* _Exercise material_
::::::::
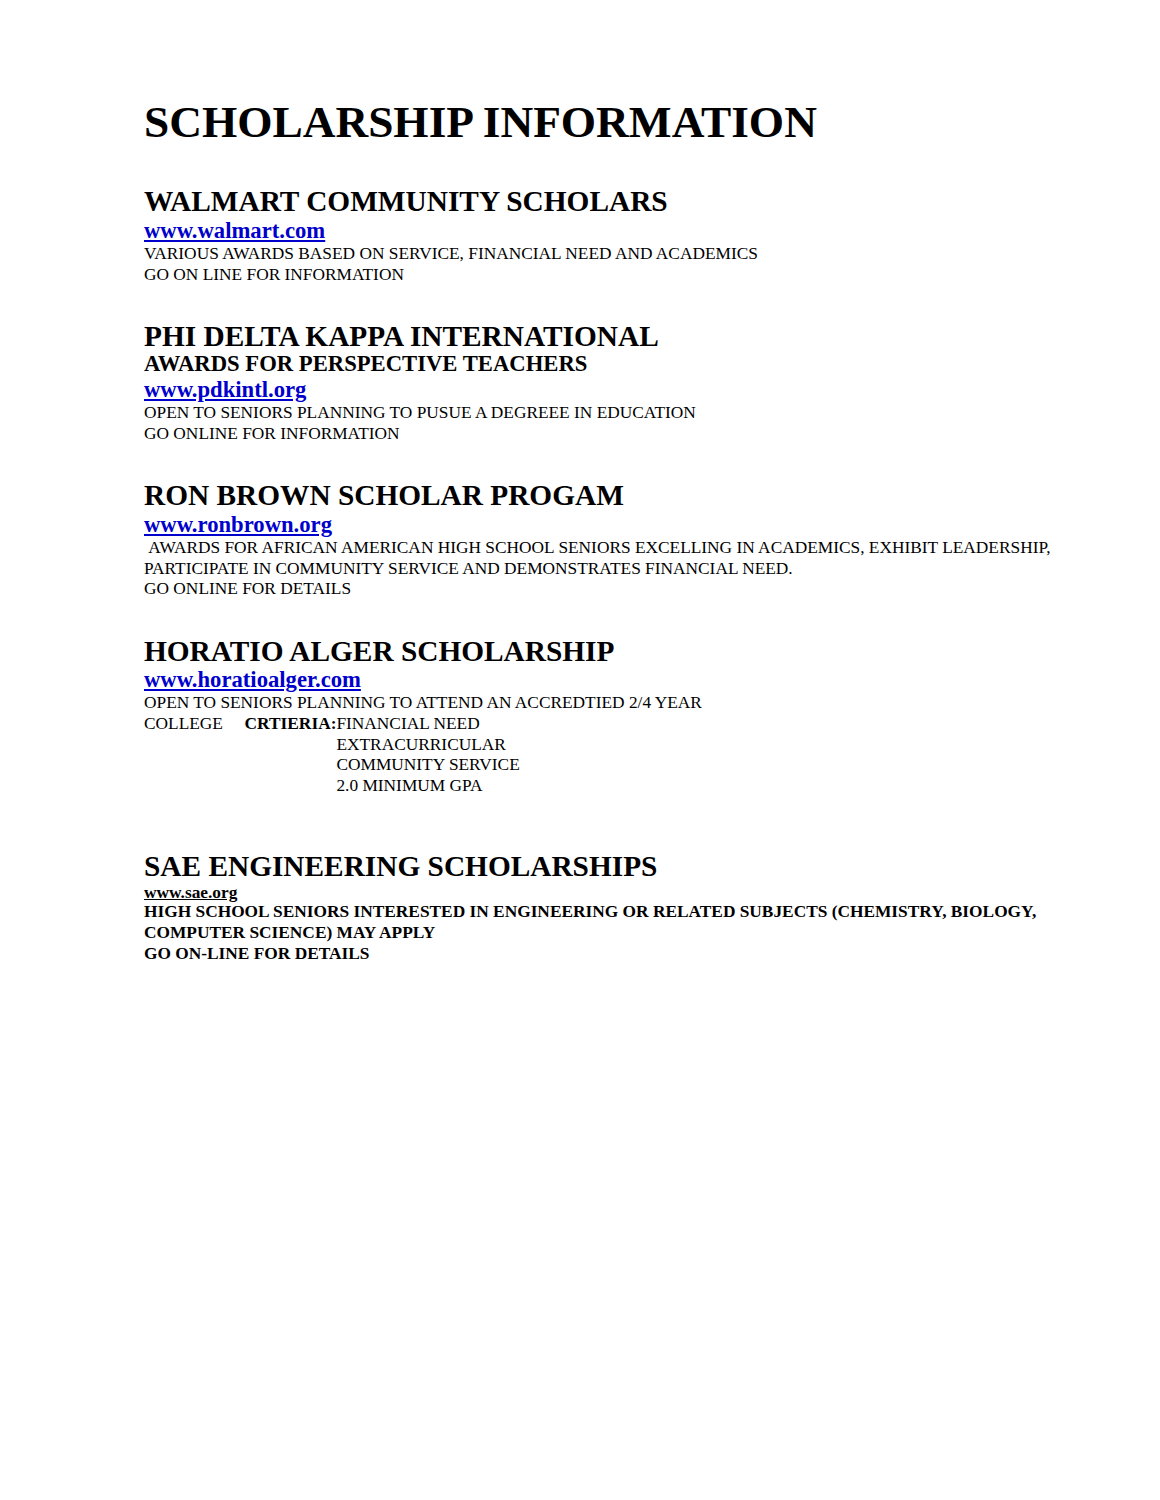SCHOLARSHIP INFORMATION
WALMART COMMUNITY SCHOLARS
www.walmart.com
VARIOUS AWARDS BASED ON SERVICE, FINANCIAL NEED AND ACADEMICS
GO ON LINE FOR INFORMATION
PHI DELTA KAPPA INTERNATIONAL
AWARDS FOR PERSPECTIVE TEACHERS
www.pdkintl.org
OPEN TO SENIORS PLANNING TO PUSUE A DEGREEE IN EDUCATION
GO ONLINE FOR INFORMATION
RON BROWN SCHOLAR PROGAM
www.ronbrown.org
AWARDS FOR AFRICAN AMERICAN HIGH SCHOOL SENIORS EXCELLING IN ACADEMICS, EXHIBIT LEADERSHIP, PARTICIPATE IN COMMUNITY SERVICE AND DEMONSTRATES FINANCIAL NEED.
GO ONLINE FOR DETAILS
HORATIO ALGER SCHOLARSHIP
www.horatioalger.com
OPEN TO SENIORS PLANNING TO ATTEND AN ACCREDTIED 2/4 YEAR
| COLLEGE | CRTIERIA: | FINANCIAL NEED |
| | | EXTRACURRICULAR |
| | | COMMUNITY SERVICE |
| | | 2.0 MINIMUM GPA |
SAE ENGINEERING SCHOLARSHIPS
www.sae.org
HIGH SCHOOL SENIORS INTERESTED IN ENGINEERING OR RELATED SUBJECTS (CHEMISTRY, BIOLOGY, COMPUTER SCIENCE) MAY APPLY
GO ON-LINE FOR DETAILS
::::::::
* _Task instructions_
Make an exact reproduction of the listing above, without any pictures.

* _Your solution_
SCHOLARSHIP INFORMATION
WALMART COMMUNITY SCHOLARS
www.walmart.com
VARIOUS AWARDS BASED ON SERVICE, FINANCIAL NEED AND ACADEMICS
GO ON LINE FOR INFORMATION
PHI DELTA KAPPA INTERNATIONAL
AWARDS FOR PERSPECTIVE TEACHERS
www.pdkintl.org
OPEN TO SENIORS PLANNING TO PUSUE A DEGREEE IN EDUCATION
GO ONLINE FOR INFORMATION
RON BROWN SCHOLAR PROGAM
www.ronbrown.org
AWARDS FOR AFRICAN AMERICAN HIGH SCHOOL SENIORS EXCELLING IN ACADEMICS, EXHIBIT LEADERSHIP, PARTICIPATE IN COMMUNITY SERVICE AND DEMONSTRATES FINANCIAL NEED.
GO ONLINE FOR DETAILS
HORATIO ALGER SCHOLARSHIP
www.horatioalger.com
OPEN TO SENIORS PLANNING TO ATTEND AN ACCREDTIED 2/4 YEAR
| COLLEGE | CRTIERIA: | FINANCIAL NEED |
| | | EXTRACURRICULAR |
| | | COMMUNITY SERVICE |
| | | 2.0 MINIMUM GPA |
SAE ENGINEERING SCHOLARSHIPS
www.sae.org
HIGH SCHOOL SENIORS INTERESTED IN ENGINEERING OR RELATED SUBJECTS (CHEMISTRY, BIOLOGY, COMPUTER SCIENCE) MAY APPLY
GO ON-LINE FOR DETAILS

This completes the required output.